Heavy fines likely after mill fire in Valley
Published 8:32 pm Friday, December 15, 2017
By Steven Thomas
VALLEY — Someone may have to pay a hefty fine for the Wednesday fire that destroyed most of what was left of Fairfax Mill. According to state law, anyone attempting to do any burning on an industrial site must have a permit in advance from the Alabama Department of Environmental Management (ADEM).
ADEM representatives have told county officials that was not done and even if it had been the request would likely have been denied due to the windy conditions on Wednesday. East Alabama Fire Chief Neal Marberry told The Valley Times-News on Thursday that the mill fire started sometime Wednesday after spreading from a debris pile on the south side of the mill site.
“It spread into the building from the pile,” he said.
Most of Fairfax Mill was built in the period between 1913 and 1915 and went into production in July 1916. Within its first few years of operation, the mill gave the surrounding community the nickname “Towel City USA” for the Martex towels that were produced there.

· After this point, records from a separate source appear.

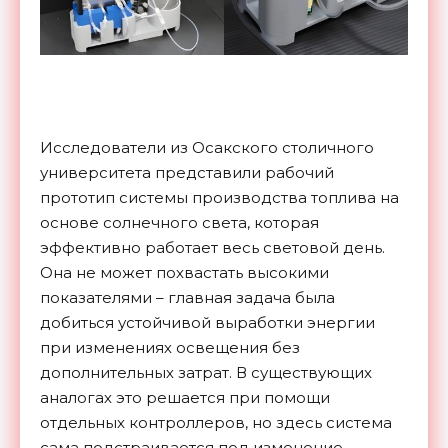
Исследователи из Осакского столичного
университета представили рабочий
прототип системы производства топлива на
основе солнечного света, которая
эффективно работает весь световой день.
Она не может похвастать высокими
показателями – главная задача была
добиться устойчивой выработки энергии
при изменениях освещения без
дополнительных затрат. В существующих
аналогах это решается при помощи
отдельных контроллеров, но здесь система
сама подстраивается под изменение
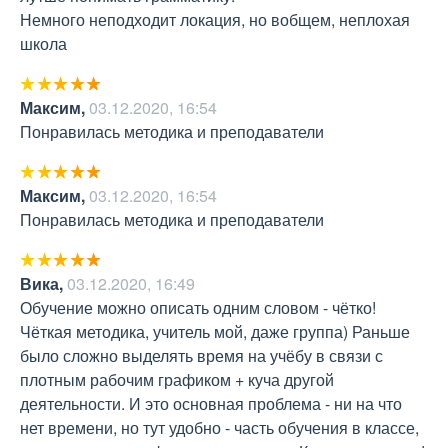
Немного неподходит локация, но вобщем, неплохая 
школа
Максим
,
03.12.2020, 16:54
Понравилась методика и преподаватели
Максим
,
03.12.2020, 16:54
Понравилась методика и преподаватели
Вика
,
03.12.2020, 16:49
Обучение можно описать одним словом - чётко! 
Чёткая методика, учитель мой, даже группа) Раньше 
было сложно выделять время на учёбу в связи с 
плотным рабочим графиком + куча другой 
деятельности. И это основная проблема - ни на что 
нет времени, но тут удобно - часть обучения в классе, 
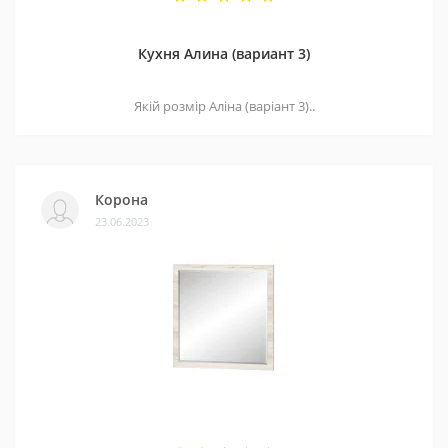
Кухня Алина (вариант 3)
Якій розмір Аліна (варіант 3)..
Корона
23.06.2023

It was a profitable textile mill for many years before suffering the same fate as the vast majority of U.S. textile plants in the first decade of the twentieth century.
It shut down in the early 2000s, its production was shifted to nearby WestPoint Stevens plants, but by 2008, all local production was off-shored to cheap labor markets.
Fairfax Mill had been in the process of demolition in recent years.
There’s still a lot of rubble on the site, and as the Wednesday incident revealed, a lot of combustible material. The original mill building had been razed to ground level. Most of what was left were some concrete floors supported by huge wooden pilings.
As Wednesday’s fire spread into the mill building. those huge heart pine pilings caught fire.
This caused the concrete floor to collapse in sections, causing loud booms that could be heard throughout the Fairfax community.
By early afternoon on Wednesday, the fire was mostly a smoldering event that produced an enormous white cloud of smoke that could be seen from a great distance away. Fanned by the wind, it got hotter as the afternoon ensued and flames could be seen in isolated locations inside the remaining structure.
Chambers County Commissioner Debbie Wood and Tony Segrest, general manager of the East Alabama Water, Sewer and Fire Protection Authority, conferred on the matter, and it was decided to send in East Alabama firefighters to keep a growing fire from getting out of control.
There are some legal issues involved in responding to fires located on the mill sites.
They are in industrial parks, and it’s up to officials from the county, not the city, in deciding what to do. With Wood and Segrest in agreement that something needed to be done, East Alabama firefighters responded to the incident. They were in for a long, grueling night.
“It spread quickly on us,” Marberry said. “We made some good progress on it for a time, but then it would pick back up.” A major factor in this were the sporadic gusts of wind that whipped over the mill site. At times, the fire was extremely hot with flames leaping a good 15 to 20 feet in the air. The difficult period came from 7 p.m. until around ten o’clock.
“It was a fully involved structure fire with support posts burning away and decks collapsing,” Marberry said. “We kept our guys a safe distance away and kept fighting it.”
Thanks to the hard, determined work of the East Alabama firefighters, the hot fire was reduced to hissing steam. “It’s going to continue smoldering for some time,” Marberry said. “It will be a slow process, and could go on for a week or so.”
The firefighters have soaked the perimeter of the mill site to keep if from spreading into the nearby neighborhoods. Commissioner Wood said that someone has some explaining to do as to why this happened. She said that someone should have gotten a burn permit before setting fire to the debris pile.
She added it was her understanding that asbestos had been removed from the building but that other hazardous substances such as leadbased paint more than likely went up in the blaze, potentially endangering the health of people who live nearby.